| TASK OBJECTIVE |
In the listing below, find the line that contains "cx_px: 1809" and the line that contains "focal_mm: 5.4". Quote both and every line between them, exactly, and nothing more.

────────────────────────────────────────

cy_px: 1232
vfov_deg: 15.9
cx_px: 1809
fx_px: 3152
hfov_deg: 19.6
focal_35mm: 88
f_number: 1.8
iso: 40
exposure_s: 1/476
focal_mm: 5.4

────────────────────────────────────────

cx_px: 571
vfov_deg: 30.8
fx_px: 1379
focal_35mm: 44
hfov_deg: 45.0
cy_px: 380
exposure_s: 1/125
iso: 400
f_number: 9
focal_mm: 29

────────────────────────────────────────

| OUTPUT FOR THIS EXERCISE |
cx_px: 1809
fx_px: 3152
hfov_deg: 19.6
focal_35mm: 88
f_number: 1.8
iso: 40
exposure_s: 1/476
focal_mm: 5.4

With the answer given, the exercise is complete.